Whether or not you're a Dr Seuss fan, these green eggs and ham are sure to appeal.

Sam Mannering

Whether or not you’re a Dr Seuss fan, these green eggs and ham are sure to appeal.

I grew up enduring endless tedious schoolyard jokes about whether I ate green eggs and ham. Sam did not eat green eggs and ham. Clearly I was a deeply laconic child with no time for doggerel.

The adult Sam has changed his tune. Adult Sam does eat green eggs and ham. Well, greens with eggs and prosciutto, but let’s not get too pedantic here. (And it’s more than perfectly clear from my prose that now I absolutely revel in doggerel.) 

I’m terribly fond of baked eggs. They make an impressive and deceptively easy breakfast dish for large numbers of people. Double or triple the recipe below as you see fit. The key is to not overdo the yolks; you want them to run everywhere and act as a bit of a sauce, to be mopped up with a bit of good bread. 

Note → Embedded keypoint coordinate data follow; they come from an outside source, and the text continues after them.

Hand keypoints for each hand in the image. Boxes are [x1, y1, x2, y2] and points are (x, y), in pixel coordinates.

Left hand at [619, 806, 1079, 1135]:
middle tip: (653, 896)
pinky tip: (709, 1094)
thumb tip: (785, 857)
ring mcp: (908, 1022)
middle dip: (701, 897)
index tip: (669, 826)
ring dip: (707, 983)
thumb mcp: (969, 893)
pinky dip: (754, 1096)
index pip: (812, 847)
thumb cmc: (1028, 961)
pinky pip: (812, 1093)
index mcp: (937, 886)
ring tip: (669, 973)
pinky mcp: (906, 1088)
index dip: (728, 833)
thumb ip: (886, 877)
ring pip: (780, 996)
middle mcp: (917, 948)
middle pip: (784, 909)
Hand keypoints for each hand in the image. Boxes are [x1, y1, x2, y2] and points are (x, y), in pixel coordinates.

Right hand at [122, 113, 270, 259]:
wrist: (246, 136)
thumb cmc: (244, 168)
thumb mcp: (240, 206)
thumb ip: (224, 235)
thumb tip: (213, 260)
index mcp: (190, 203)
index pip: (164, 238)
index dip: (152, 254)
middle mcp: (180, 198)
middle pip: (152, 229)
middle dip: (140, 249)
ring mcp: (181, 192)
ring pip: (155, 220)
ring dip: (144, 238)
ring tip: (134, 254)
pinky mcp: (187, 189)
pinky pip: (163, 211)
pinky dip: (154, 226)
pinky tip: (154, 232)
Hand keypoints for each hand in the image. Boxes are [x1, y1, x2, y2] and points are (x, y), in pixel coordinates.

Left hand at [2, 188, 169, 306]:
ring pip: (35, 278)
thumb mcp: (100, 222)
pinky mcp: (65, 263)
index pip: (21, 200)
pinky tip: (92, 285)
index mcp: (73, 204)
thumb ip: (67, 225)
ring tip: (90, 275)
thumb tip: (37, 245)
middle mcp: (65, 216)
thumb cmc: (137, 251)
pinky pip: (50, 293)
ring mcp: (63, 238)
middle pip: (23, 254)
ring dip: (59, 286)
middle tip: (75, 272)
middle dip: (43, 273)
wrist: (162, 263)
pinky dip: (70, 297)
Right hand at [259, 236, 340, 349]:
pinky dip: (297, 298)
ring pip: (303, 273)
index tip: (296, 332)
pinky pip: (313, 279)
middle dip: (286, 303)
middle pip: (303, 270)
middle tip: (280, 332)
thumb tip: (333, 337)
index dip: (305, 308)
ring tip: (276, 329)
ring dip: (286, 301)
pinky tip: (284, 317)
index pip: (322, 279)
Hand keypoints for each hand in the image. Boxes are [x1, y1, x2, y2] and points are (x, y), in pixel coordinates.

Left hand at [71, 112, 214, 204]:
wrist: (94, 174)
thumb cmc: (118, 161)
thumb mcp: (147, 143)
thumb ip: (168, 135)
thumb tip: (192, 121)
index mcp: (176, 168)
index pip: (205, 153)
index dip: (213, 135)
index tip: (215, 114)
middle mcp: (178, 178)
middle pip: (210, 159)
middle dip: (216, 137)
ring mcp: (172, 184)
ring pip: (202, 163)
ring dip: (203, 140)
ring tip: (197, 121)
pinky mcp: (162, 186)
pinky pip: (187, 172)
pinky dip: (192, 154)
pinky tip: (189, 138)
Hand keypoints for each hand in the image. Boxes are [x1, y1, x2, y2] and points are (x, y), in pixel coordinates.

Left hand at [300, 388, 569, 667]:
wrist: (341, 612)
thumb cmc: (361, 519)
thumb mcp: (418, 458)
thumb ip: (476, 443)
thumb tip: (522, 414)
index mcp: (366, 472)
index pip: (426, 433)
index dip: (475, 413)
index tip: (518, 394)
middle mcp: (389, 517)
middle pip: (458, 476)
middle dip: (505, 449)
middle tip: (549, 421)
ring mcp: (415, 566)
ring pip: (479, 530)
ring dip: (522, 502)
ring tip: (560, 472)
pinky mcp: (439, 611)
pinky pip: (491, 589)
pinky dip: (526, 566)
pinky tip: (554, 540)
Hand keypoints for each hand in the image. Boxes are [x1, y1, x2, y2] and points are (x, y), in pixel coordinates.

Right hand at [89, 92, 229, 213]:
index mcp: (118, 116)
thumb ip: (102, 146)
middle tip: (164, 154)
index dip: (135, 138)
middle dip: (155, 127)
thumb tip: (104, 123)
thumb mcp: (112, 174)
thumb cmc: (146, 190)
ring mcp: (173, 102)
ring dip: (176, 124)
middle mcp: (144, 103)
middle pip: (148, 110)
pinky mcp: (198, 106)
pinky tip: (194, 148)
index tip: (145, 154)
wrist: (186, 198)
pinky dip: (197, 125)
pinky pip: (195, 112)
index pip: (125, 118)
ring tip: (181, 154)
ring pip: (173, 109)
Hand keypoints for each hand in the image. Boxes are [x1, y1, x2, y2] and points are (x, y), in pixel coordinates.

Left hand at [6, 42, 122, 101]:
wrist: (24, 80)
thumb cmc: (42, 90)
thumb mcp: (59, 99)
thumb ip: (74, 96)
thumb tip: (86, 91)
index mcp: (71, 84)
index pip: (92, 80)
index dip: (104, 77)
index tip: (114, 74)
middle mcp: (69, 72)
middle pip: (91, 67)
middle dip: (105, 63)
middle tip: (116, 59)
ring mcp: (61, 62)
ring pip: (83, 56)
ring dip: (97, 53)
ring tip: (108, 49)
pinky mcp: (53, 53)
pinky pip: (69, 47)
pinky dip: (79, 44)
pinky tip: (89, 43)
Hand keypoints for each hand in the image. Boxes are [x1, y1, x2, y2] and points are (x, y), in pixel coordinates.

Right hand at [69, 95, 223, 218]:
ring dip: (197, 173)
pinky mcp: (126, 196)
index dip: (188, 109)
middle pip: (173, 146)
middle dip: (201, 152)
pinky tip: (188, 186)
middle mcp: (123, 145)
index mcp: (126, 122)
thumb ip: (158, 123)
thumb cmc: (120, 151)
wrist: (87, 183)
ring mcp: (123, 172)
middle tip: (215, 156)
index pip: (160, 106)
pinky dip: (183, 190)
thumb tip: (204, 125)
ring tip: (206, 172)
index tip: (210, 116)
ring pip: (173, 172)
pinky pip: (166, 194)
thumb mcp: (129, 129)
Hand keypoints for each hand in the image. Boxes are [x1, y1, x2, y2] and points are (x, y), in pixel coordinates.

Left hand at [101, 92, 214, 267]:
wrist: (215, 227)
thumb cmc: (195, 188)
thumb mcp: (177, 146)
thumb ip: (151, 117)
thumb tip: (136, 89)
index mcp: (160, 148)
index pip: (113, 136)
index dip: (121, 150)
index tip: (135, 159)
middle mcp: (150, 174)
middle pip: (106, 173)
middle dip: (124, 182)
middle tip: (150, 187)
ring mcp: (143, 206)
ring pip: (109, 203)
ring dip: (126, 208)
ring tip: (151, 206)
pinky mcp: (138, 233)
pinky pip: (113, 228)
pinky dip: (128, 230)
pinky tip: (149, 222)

If you can get hold of some of that Clevedon Buffalo Curd, go for it. If I’m not careful I’ll demolish an entire jar in one sitting with absolutely no regrets whatsoever. 

Green eggs and ham

Prep time: 15 mins
Cook time: 15-20 mins
Serves: 4

Olive oil
4 cloves of garlic, finely sliced
1 leek, trimmed, finely sliced and washed
1 red onion, finely sliced
Bunch of asparagus, ends removed and halved
Handful of broccolini, halved
1 lemon
Sea salt and black pepper
8 slices of prosciutto
8 free-range eggs
100g soft cheese (goat, buffalo) or feta
Small handful of mint

In a large, deep pan or flameproof casserole over a medium heat, add a little olive oil, let it heat up and then add the garlic, leek and onion. Saute gently for 6-8 minutes until everything is soft, fragrant and translucent. Throw in the asparagus and broccolini and fold everything together. Zest in the lemon and add a squeeze of juice. Season everything well to taste. Scatter the prosciutto over the top and then crack the eggs over the top of everything. Give the pan a bit of a jiggle so that the egg settles out evenly, then pop a lid on and continue to cook at a low-ish heat for another 5-6 minutes, until the egg whites are just set and the yolks are still runny. Season again, drizzle over a little olive oil, dot the soft cheese over the top and tear up the mint and scatter over. Serve while still lovely and hot, perhaps with some good bread on the side to mop up the goodness. 

Recipe: Sam Mannering’s breakfast salad
Recipe: Sam Mannering’s Omelette Arnold Bennett
Recipe: Sam Mannering’s asparagus frittata with feta, pine nuts and mint

They're not the prettiest fish, but monkfish are delicious, especially with parmesan and asparagus.

Sam Mannering

They’re not the prettiest fish, but monkfish are delicious, especially with parmesan and asparagus.


I’m leaping on the asparagus bandwagon one more time. Often with larger asparagus one runs the danger of overcooking one end and undercooking the other. This is an excellent way of dodging that. If you exercise enough self control, use the leftover puree for breakfast the next morning as it is absolutely delicious on toast with a couple of poached eggs. Just saying. 

Poor old monkfish doesn’t seem to get the attention it deserves. Damn ugly things but boy are they delicious. Ask for the cheeks, if you can get them; they’re meltingly sweet. 

I love going down to the fish markets to get whole monkfish; it always creates a stir. Someone will always ask in horror: “Are you actually going to eat that thing?” To which I reply in the affirmative with the utmost relish. 

Also, who doesn’t love parmesan? 

Monkfish with parmesan and asparagus

Prep time: 30 mins
Cook time: 15 mins
Serves: 4

1 large bunch of asparagus
Olive oil
Sea salt and black pepper

For the fish
600g monkfish fillets
Sea salt and black pepper
1 egg, beaten
4 tbsp flour
4 tbsp grated parmesan, plus extra
Butter, for frying

Trim the ends off the asparagus. Halve them and pop the stem end halves into a saucepan full of simmering water. Cook until they are well tender. Drain and pop into a blender with 3 tablespoons of olive oil, a generous seasoning of salt and pepper, and an even more generous grating of parmesan (you want to go for at least 3 tablespoons worth, but do it to taste). Blend until lovely and smooth, and then set aside. 

Quickly blanch the asparagus tips, and keep warm. 

Season the monkfish with salt and pepper, dredge through the beaten egg, dust very lightly with flour and roll in the grated parmesan. 

Set a frying pan over a reasonably high heat. Add a tablespoon or two of olive oil and a teaspoon of butter. Let it melt and bubble up before frying the fish on both sides until nicely golden brown, in batches if necessary. Grate a little more parmesan over the cooked fish, for good measure. 

To a warm platter or individual plates, dollop out the warmed asparagus puree, scatter over the asparagus, and arrange the fish on top. Serve immediately.